JUST IN: Wider beam search, often seen as the holy grail for large language model (LLM) reasoning, isn't always the answer. Sure, expanding your search might seem like the logical step to boost performance, but when do you hit the point of diminishing returns? That's the question researchers are dissecting, and the findings might surprise you.

The Bias in Beam Width

Sources confirm: stretching your beam width too far can actually degrade the quality of your output. Yeah, you heard that right. The promise of wider search can backfire thanks to a pesky little thing called overestimation bias. When you're dealing with noisy scorer outputs, the bias grows as your candidate pool expands. There's a maximum beam width, let's call it the critical width, beyond which your LLM's performance takes a nosedive.

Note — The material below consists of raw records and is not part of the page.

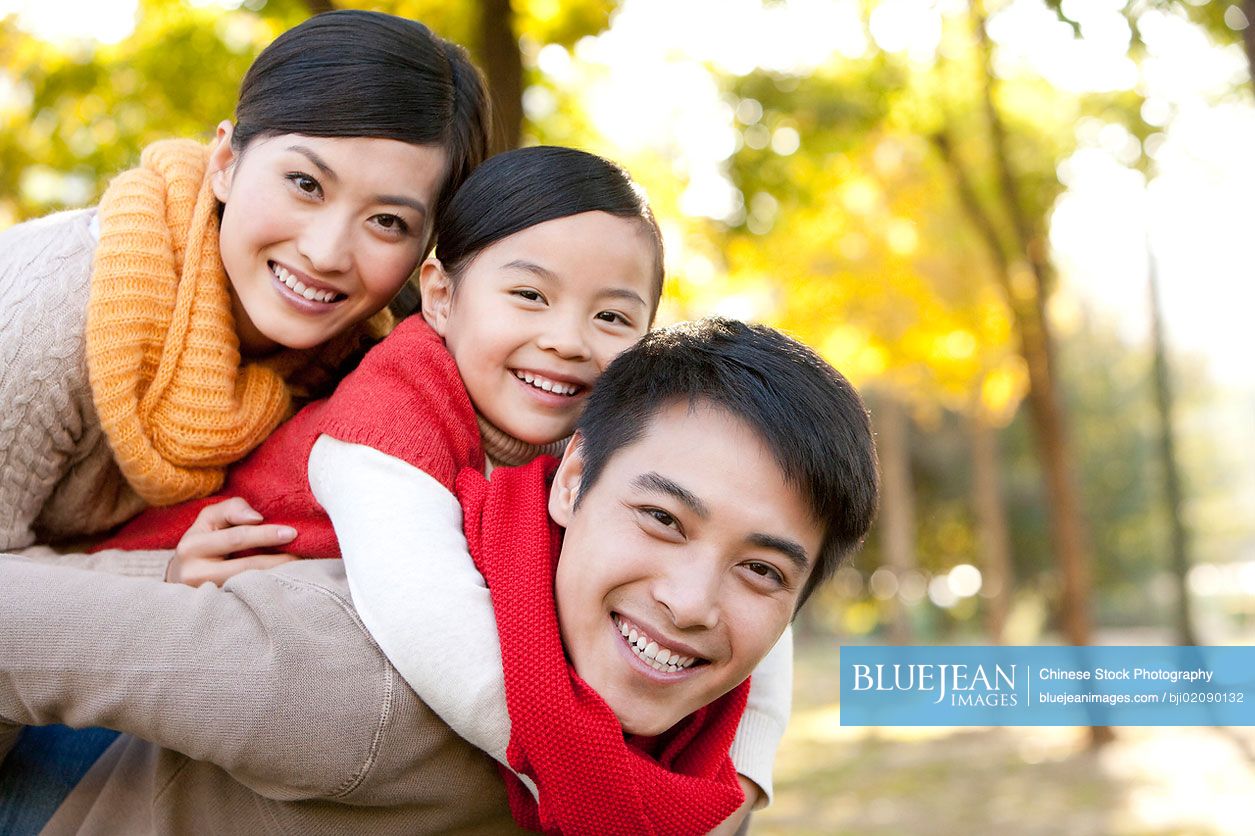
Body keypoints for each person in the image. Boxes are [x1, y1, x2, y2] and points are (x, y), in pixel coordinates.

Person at [93, 145, 788, 820]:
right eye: (528, 295)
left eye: (611, 317)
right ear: (442, 296)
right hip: (136, 637)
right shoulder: (394, 407)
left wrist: (746, 783)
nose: (569, 340)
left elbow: (752, 560)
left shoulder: (615, 429)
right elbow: (443, 637)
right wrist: (602, 792)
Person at [0, 317, 879, 835]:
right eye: (660, 519)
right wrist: (160, 571)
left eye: (758, 569)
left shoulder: (688, 774)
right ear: (569, 481)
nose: (689, 602)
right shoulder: (348, 687)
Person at [0, 9, 490, 552]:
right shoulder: (51, 318)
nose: (324, 253)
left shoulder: (365, 357)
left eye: (387, 222)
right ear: (226, 162)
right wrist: (151, 577)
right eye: (305, 183)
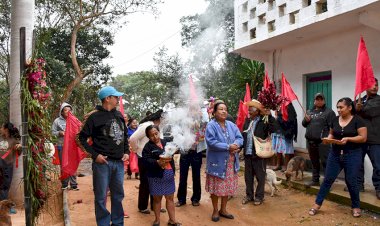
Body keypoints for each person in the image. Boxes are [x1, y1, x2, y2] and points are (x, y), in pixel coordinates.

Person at [78, 86, 129, 226]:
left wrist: (126, 152)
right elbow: (81, 138)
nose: (118, 99)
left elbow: (124, 135)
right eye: (115, 96)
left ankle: (118, 223)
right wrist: (95, 156)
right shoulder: (94, 117)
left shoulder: (118, 115)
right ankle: (103, 223)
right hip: (102, 164)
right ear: (107, 98)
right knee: (101, 197)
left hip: (118, 163)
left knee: (118, 196)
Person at [308, 97, 366, 218]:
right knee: (328, 179)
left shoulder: (358, 120)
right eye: (337, 107)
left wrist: (349, 139)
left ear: (349, 108)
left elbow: (363, 137)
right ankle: (317, 204)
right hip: (335, 154)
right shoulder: (334, 120)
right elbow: (332, 133)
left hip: (352, 154)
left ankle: (356, 206)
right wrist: (328, 139)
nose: (338, 110)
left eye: (341, 107)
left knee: (351, 181)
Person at [205, 101, 243, 222]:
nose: (224, 111)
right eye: (220, 109)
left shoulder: (232, 125)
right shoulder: (211, 125)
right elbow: (211, 142)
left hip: (230, 162)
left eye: (225, 109)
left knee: (226, 187)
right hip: (217, 163)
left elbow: (240, 137)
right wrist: (228, 147)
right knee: (216, 188)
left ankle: (223, 209)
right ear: (214, 112)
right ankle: (215, 210)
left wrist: (236, 144)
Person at [142, 125, 181, 226]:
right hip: (155, 176)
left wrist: (176, 150)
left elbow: (176, 150)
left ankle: (172, 220)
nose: (155, 137)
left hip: (168, 174)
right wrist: (157, 162)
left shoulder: (166, 142)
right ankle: (157, 220)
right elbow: (146, 161)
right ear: (148, 137)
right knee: (157, 199)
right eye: (151, 135)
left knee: (170, 198)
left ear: (159, 132)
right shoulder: (147, 147)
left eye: (156, 133)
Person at [129, 110, 165, 214]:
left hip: (156, 158)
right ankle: (142, 206)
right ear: (160, 118)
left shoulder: (159, 126)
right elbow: (133, 138)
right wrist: (136, 150)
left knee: (156, 181)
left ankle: (155, 206)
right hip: (144, 158)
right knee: (145, 183)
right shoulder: (146, 125)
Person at [241, 100, 275, 206]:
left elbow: (274, 128)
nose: (249, 111)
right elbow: (243, 135)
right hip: (248, 153)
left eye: (251, 109)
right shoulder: (247, 121)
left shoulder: (264, 121)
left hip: (259, 154)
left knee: (260, 177)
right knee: (248, 177)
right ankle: (249, 195)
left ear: (257, 111)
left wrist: (269, 116)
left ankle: (259, 196)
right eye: (249, 108)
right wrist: (241, 148)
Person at [302, 93, 336, 187]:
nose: (319, 101)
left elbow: (333, 127)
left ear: (324, 101)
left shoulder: (329, 112)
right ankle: (315, 180)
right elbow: (304, 124)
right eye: (317, 99)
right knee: (314, 162)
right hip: (310, 142)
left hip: (323, 142)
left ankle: (327, 184)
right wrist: (306, 120)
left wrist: (330, 138)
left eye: (321, 99)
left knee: (326, 163)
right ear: (314, 101)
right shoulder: (309, 112)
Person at [176, 105, 207, 207]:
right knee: (183, 177)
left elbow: (207, 122)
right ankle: (181, 199)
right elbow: (177, 133)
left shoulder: (202, 121)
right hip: (185, 151)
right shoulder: (183, 121)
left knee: (196, 176)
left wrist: (202, 114)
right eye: (191, 109)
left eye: (195, 109)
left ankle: (196, 199)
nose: (193, 111)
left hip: (196, 152)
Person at [355, 78, 380, 199]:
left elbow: (371, 111)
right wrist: (355, 108)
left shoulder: (379, 100)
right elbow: (350, 111)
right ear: (365, 87)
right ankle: (359, 185)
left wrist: (359, 109)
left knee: (378, 165)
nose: (375, 87)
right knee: (358, 163)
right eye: (371, 85)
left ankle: (379, 188)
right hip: (360, 138)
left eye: (376, 85)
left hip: (375, 139)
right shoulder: (360, 100)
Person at [52, 102, 79, 190]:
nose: (68, 111)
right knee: (64, 165)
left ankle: (73, 184)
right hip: (62, 146)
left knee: (73, 163)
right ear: (62, 112)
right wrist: (59, 133)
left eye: (69, 110)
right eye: (66, 110)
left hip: (72, 147)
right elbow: (52, 132)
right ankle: (64, 184)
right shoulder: (57, 121)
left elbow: (79, 130)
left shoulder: (74, 119)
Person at [272, 103, 298, 171]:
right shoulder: (279, 107)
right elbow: (278, 118)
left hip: (287, 131)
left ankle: (286, 165)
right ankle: (278, 164)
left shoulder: (290, 108)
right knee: (278, 149)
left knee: (287, 149)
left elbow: (292, 120)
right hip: (279, 131)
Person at [0, 123, 21, 203]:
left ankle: (2, 206)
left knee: (5, 186)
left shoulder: (14, 140)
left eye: (2, 127)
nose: (1, 129)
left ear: (6, 129)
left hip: (7, 166)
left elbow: (18, 153)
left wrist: (18, 148)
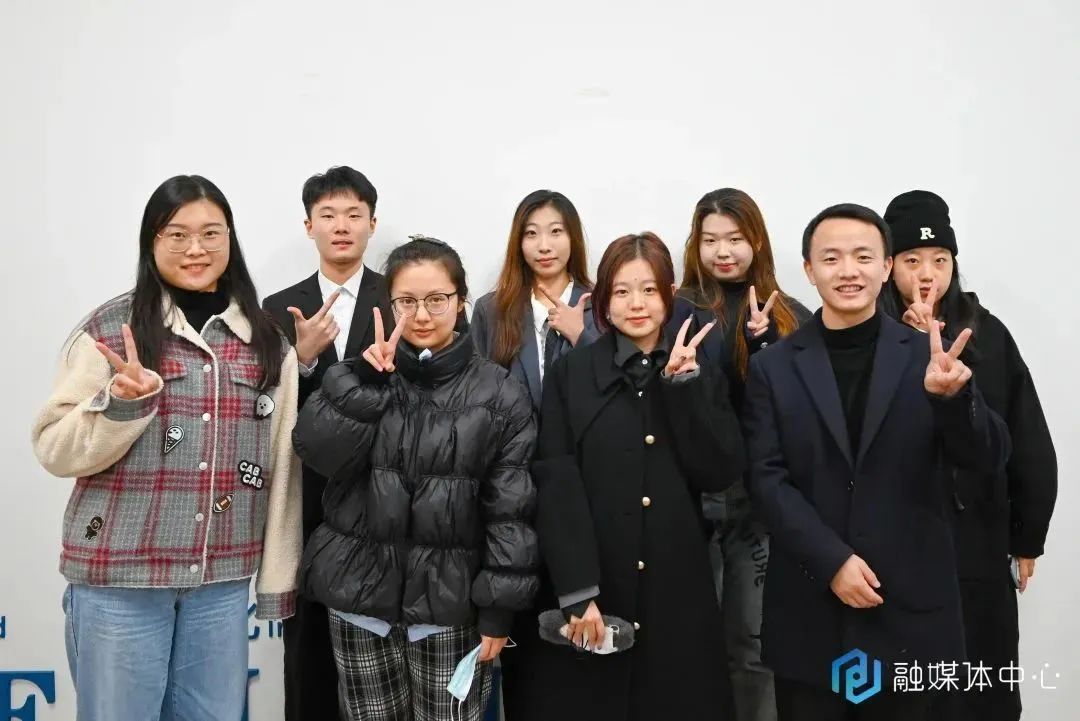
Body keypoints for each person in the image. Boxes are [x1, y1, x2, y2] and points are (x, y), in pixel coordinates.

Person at [31, 175, 301, 721]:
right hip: (121, 580)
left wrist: (275, 579)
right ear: (151, 242)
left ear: (230, 239)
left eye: (211, 233)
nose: (195, 248)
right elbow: (54, 447)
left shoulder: (267, 342)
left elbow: (282, 469)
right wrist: (120, 406)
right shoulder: (112, 330)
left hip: (220, 584)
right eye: (176, 234)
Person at [742, 203, 1011, 721]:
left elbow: (989, 458)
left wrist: (955, 401)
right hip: (811, 618)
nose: (849, 271)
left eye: (863, 257)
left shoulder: (930, 356)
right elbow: (766, 479)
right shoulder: (774, 367)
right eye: (832, 258)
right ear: (809, 270)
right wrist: (831, 561)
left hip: (910, 618)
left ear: (886, 267)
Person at [292, 237, 539, 721]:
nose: (422, 315)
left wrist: (497, 609)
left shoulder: (500, 392)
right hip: (360, 602)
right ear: (391, 305)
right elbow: (317, 454)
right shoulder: (356, 375)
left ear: (461, 301)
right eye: (407, 301)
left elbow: (510, 510)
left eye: (436, 299)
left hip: (450, 612)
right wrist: (368, 386)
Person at [519, 232, 745, 721]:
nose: (636, 304)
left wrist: (685, 387)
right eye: (621, 291)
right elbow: (557, 480)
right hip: (597, 585)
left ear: (670, 294)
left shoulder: (699, 369)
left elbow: (719, 472)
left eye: (649, 290)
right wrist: (578, 591)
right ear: (603, 299)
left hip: (678, 589)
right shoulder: (573, 373)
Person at [880, 190, 1056, 721]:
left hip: (975, 538)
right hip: (893, 543)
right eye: (912, 261)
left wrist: (1027, 536)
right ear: (889, 266)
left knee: (982, 687)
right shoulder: (867, 333)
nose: (926, 275)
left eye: (940, 260)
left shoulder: (987, 333)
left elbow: (1028, 436)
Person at [668, 188, 812, 721]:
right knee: (688, 637)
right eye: (710, 240)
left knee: (754, 638)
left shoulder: (789, 312)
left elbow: (798, 412)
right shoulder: (677, 307)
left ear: (757, 241)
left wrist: (766, 345)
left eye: (735, 239)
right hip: (688, 497)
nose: (723, 252)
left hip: (760, 503)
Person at [262, 165, 391, 721]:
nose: (342, 226)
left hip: (386, 497)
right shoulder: (277, 307)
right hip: (308, 500)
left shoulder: (399, 296)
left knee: (383, 661)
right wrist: (304, 359)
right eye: (329, 215)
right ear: (308, 225)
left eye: (354, 215)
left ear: (372, 224)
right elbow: (265, 406)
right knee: (309, 657)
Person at [472, 189, 599, 410]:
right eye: (531, 233)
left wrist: (579, 336)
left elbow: (613, 385)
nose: (544, 246)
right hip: (511, 432)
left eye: (556, 231)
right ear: (518, 242)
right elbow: (475, 392)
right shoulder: (491, 310)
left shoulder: (601, 305)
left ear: (573, 237)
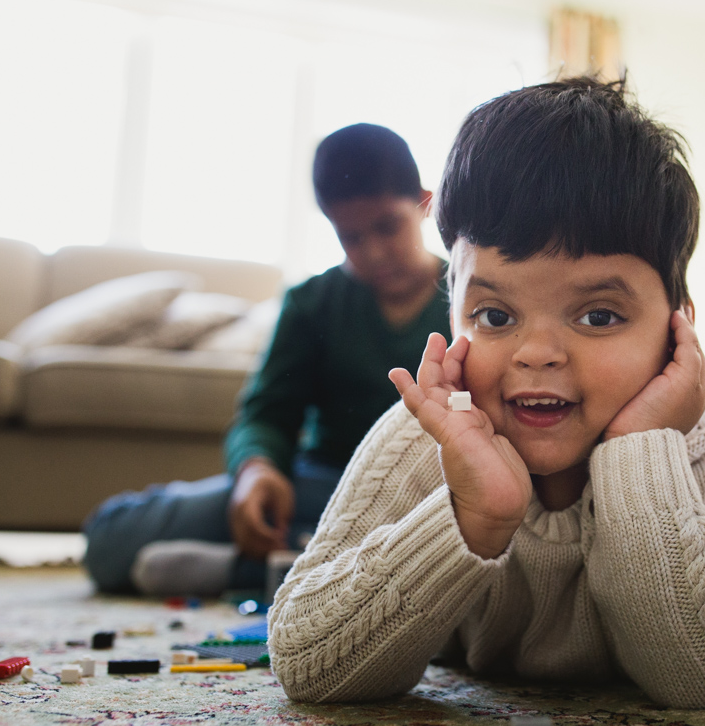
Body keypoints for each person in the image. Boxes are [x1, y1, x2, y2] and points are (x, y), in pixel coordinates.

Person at [267, 78, 705, 710]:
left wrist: (638, 449)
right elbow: (307, 664)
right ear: (453, 307)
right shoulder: (427, 432)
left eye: (599, 316)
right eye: (494, 316)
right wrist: (475, 516)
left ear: (679, 325)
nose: (536, 353)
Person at [83, 124, 450, 596]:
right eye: (351, 237)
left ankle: (252, 574)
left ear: (424, 203)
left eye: (386, 227)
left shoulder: (469, 298)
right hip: (322, 490)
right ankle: (310, 565)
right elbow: (266, 414)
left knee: (470, 536)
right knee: (111, 539)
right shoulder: (310, 303)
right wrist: (256, 472)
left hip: (431, 497)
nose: (374, 252)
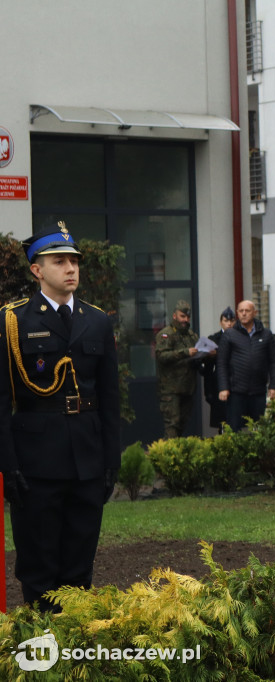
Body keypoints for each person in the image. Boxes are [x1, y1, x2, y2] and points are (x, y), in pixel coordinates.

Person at [0, 222, 120, 611]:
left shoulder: (97, 320)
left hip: (86, 459)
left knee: (79, 563)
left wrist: (111, 460)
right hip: (35, 462)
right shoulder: (13, 321)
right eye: (59, 261)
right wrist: (8, 466)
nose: (71, 269)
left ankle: (75, 647)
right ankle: (42, 650)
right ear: (37, 269)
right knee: (38, 565)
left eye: (74, 261)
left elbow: (109, 398)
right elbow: (2, 402)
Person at [217, 300, 275, 431]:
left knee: (259, 430)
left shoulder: (266, 334)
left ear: (255, 313)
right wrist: (223, 387)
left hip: (258, 391)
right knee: (234, 430)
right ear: (237, 314)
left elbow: (274, 362)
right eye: (241, 311)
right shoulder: (230, 334)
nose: (244, 314)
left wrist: (274, 386)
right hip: (236, 392)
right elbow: (222, 363)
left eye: (247, 311)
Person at [154, 299, 200, 438]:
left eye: (187, 317)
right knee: (172, 424)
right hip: (171, 389)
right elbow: (162, 356)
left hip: (187, 387)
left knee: (182, 424)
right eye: (182, 316)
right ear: (174, 316)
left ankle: (174, 453)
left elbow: (196, 354)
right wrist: (185, 352)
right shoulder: (165, 334)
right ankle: (169, 457)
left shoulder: (191, 335)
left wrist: (207, 354)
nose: (185, 320)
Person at [199, 306, 235, 432]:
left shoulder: (241, 337)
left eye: (231, 321)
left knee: (237, 419)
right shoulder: (213, 339)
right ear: (221, 322)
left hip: (237, 383)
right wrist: (207, 392)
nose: (229, 323)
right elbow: (207, 369)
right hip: (218, 385)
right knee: (222, 421)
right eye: (226, 321)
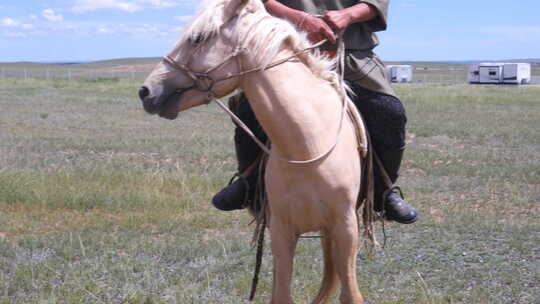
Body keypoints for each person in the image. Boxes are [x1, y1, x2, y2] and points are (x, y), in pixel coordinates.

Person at [212, 0, 419, 224]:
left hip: (351, 57)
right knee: (249, 108)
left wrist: (348, 15)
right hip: (288, 54)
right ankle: (248, 182)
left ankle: (383, 192)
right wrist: (299, 18)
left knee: (390, 113)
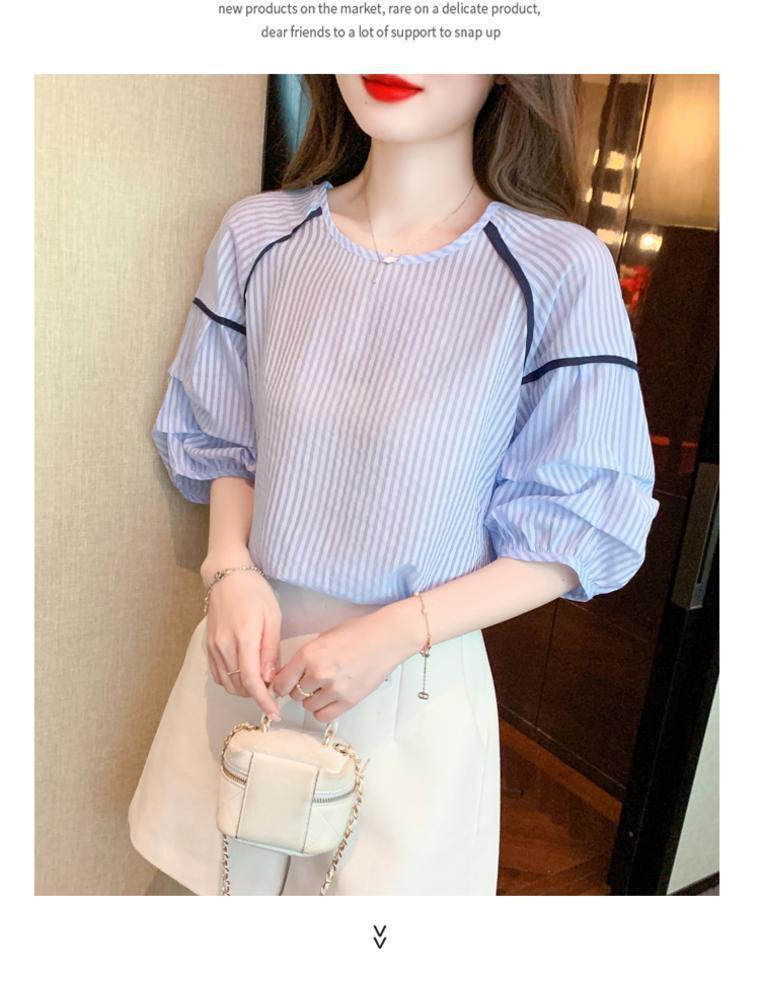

What's behind this phenomenon? It's all about the signal-to-noise ratio. The critical width, denoted as $χ$, is intricately tied to this ratio. It balloons exponentially with $(Δ/σ)^2$, where $Δ$ is the quality advantage of correct outputs over incorrect ones, and $σ$ is the noise level of the scorer.

Testing the Theory

Researchers didn't just theorize. They put this idea to the test across three 7 billion-parameter models in ten domains using MR-BEN's dataset. The results are wild. Perplexity scoring, with its high noise levels, showed that widening beyond a beam width of one isn't just useless, it's counterproductive. On the flip side, PRM scoring, which boasts lower noise, finds its sweet spot at a beam width of four or higher, delivering gains up to 8.9 percentage points. Same model, same algorithm, different scorers, and bam, your ideal beam width is on opposite sides of the spectrum.

Why This Matters

So, what's the takeaway here? It's simple but bold: not all beam widths are created equal. The choice of scorer is the hidden hand guiding your beam width decision. It's not merely about wider being better. It's about the quality of the noise you're willing to tolerate. And just like that, the leaderboard shifts.

Here's a thought: Why are we so hooked on expanding horizons without considering the noise that comes with it? This analysis is clear. The real challenge is choosing the right beam width based on the scorer's signal-to-noise ratio. Don't just follow the crowd. Think critically about what's affecting your model's output quality. The labs are scrambling to recalibrate their approaches. The question is, will you?